“Apa enaknya sih main game itu?”
Kata-kata yang keluar dari mulut seorang perempuan mendadak membuat Nandes tertegun. Dia tak tahu siapa perempuan. Perempuan itu orang asing, baginya. Orang asing yang bersua dengannya di sebuah warung internet. Namun anehnya, kata-kata perempuan asing tersebut mampu membuatnya tertegun. Pikiran Nandes melayang-layang hingga terbawa ke masa-masa dua belas tahun lalu. Saat dia masih duduk di bangku kelas enam sekolah dasar.
Saat itu, ia baru saja pulang sekolah. Seperti kebiasaannya, ia selalu saja mampir ke sebuah rental playstation yang terletak tak jauh dari sekolahnya. Kalau saja ia tidak mendapat peringkat tiga, mungkin saja orangtuanya akan mengoceh. Mungkin saja dia juga diberikan uang saku seadanya. Yah hanya untuk jajan saat istirahat dan ongkos.
Seperti biasa pula, ia menyerahkan uang senilai Rp 3000 untuk main selama satu jam. Setelah membayarkannya terlebih dahulu kepada seorang bapak bermata sipit, pemilik usaha rental tersebut. Langsung saja, ia duduk lesehan di depan sebuah televisi ukuran 14 inch. Didekatilah meja yang merupakan alas televisi tersebut. Di salah satu raknya, ia mengaduk-aduk beberapa kaset playstation. Cukup lama tangannya berada di dalam kardusnya, hingga pilihannya jatuh pada sebuah kaset game: Medal of Honor – permainan perang-perangan yang mengambil lokasi Perang Dunia Kedua. Daripada anak lelaki lainnya yang menyukai game sepakbola seperti Winning Eleven, Nandes lebih suka game perang-perangan. Ia begitu menyukai, jantungnya dibuat berdebar-debar oleh visual game perang tersebut.
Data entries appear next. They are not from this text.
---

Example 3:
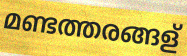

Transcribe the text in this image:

മണ്ടത്തരങ്ങള്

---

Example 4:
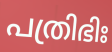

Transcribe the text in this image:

പത്രിഭിഃ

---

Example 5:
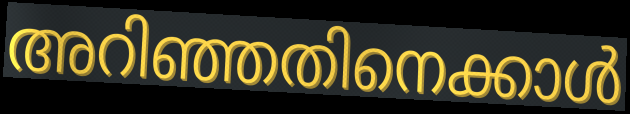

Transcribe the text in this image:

അറിഞ്ഞതിനെക്കാൾ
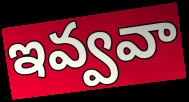
ఇవ్వవా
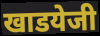
खाडयेजी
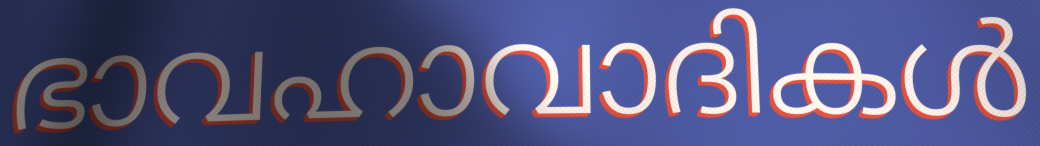
ഭാവഹാവാദികൾ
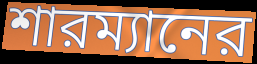
শারম্যানের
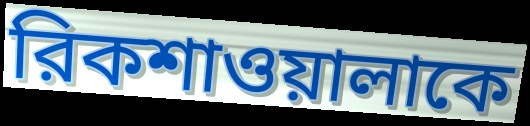
রিকশাওয়ালাকে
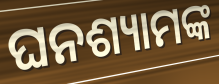
ଘନଶ୍ୟାମଙ୍କ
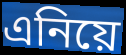
এনিয়ে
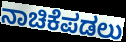
ನಾಚಿಕೆಪಡಲು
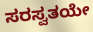
ಸರಸ್ವತಯೇ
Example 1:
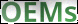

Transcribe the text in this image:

OEMs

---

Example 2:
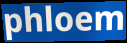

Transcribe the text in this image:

phloem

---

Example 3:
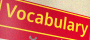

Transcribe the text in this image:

Vocabulary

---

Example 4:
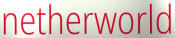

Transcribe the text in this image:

netherworld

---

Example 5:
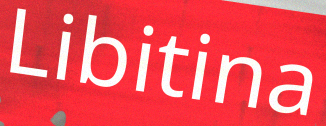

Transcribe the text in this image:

Libitina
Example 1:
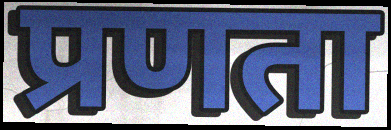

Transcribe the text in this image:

प्रणता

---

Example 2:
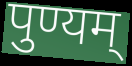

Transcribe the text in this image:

पुण्यम्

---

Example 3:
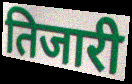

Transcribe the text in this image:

तिजारी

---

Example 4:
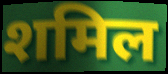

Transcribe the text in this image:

शमिल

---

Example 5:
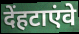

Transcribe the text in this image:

देंहटाएंवे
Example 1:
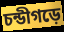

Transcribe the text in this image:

চন্ডীগড়ে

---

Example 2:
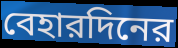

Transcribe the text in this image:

বেহারদিনের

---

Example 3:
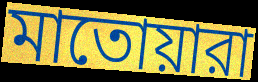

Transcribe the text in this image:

মাতোয়ারা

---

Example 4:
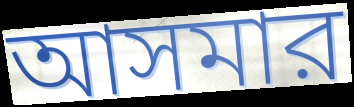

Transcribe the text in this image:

আসমার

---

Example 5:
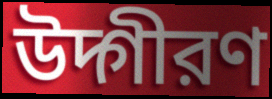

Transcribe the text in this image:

Saat ia memasukan piringan game tersebut ke player-nya, sekilas ia melihat si bapak memanggil anaknya. Namun sepertinya nama anak si bapak tersebut merupakan nama panggilan. Aling; begitulah ia dipanggil. Jarang sekali ia dengar nama gadis Tionghoa seperti itu. Klasik. Biasanya nama-nama temannya yang orang Tionghoa sangat modern. Katherine, Stephanie, Selvie; atau juga berbau Indonesia seperti Vina, Maria, atau Rina. Jarang sekali yang berbau Mandarin. Ia berspekulasi, nama Aling tersebut merupakan nama panggilan.
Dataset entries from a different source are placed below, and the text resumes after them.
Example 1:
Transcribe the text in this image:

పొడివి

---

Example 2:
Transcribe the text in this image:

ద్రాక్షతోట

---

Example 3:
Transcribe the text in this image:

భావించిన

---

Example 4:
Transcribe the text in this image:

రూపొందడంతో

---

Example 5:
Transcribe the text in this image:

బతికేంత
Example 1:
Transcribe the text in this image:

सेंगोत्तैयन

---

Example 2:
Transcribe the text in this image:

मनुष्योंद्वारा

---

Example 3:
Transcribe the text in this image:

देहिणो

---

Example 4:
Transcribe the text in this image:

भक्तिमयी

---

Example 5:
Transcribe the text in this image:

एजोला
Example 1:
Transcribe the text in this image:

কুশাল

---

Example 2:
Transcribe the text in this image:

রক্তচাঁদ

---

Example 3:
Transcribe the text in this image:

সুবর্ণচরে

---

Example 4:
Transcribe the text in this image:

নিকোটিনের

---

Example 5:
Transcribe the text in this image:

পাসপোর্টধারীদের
Setelah si bapak memanggil, gadis bernama Aling datang dan si bapak memintanya untuk menjaga usaha rental tersebut. Sepuluh menit kemudian, terdengarlah suara deruman motor. Si bapak sudah meninggalkan tempat tersebut. Aling, bukannya duduk di meja kasir, malah menghampirinya. Gadis berkuncir dan berdagu agak meruncing itu duduk di sebelahnya. Satu pertanyaan keluar dari mulut gadis yang cukup manis, menurutnya, “Apa enaknya sih main game itu?”
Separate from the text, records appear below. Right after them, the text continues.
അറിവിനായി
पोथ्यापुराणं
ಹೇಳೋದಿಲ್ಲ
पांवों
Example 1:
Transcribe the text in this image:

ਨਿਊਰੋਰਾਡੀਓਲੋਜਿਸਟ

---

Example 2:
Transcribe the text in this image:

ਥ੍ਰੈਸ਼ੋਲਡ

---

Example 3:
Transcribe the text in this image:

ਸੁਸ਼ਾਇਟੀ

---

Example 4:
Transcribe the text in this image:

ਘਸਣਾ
Ia berhenti menekan tombol-tombol stiknya. Ia menoleh ke arah Aling. “Coba deh.” Ia menyodorkan stik tersebut ke Aling. “Lagian, papamu kan yang punya usaha rental ini, masak sih kamu nggak suka main PS?” Nandes mengerutkan keningnya.
“Iya, aku serius. Main game itu apa enaknya? Cuma di depan layar televisi, terus mencet-mencet tombol stik. Aku sih jauh lebih suka baca buku atau nonton VCD.” balas Aling.
Nandes makin mengerutkan keningnya. “Ya udah, coba dulu aja. Main game itu seru. Menegangkan. Bisa mengistirahatkan otak juga. Oh yah, main game itu juga bisa mengasah otak, lho.”
Giliran Aling yang berkerut dahinya. “Masak sih?”
Nandes beringsut ke arah Aling dan meletakan stik yang ia pegang ke tangan Aling. Ia menggerakan tangannya Aling untuk menekan tombol pause. Gambarnya pun mulai bergerak lagi.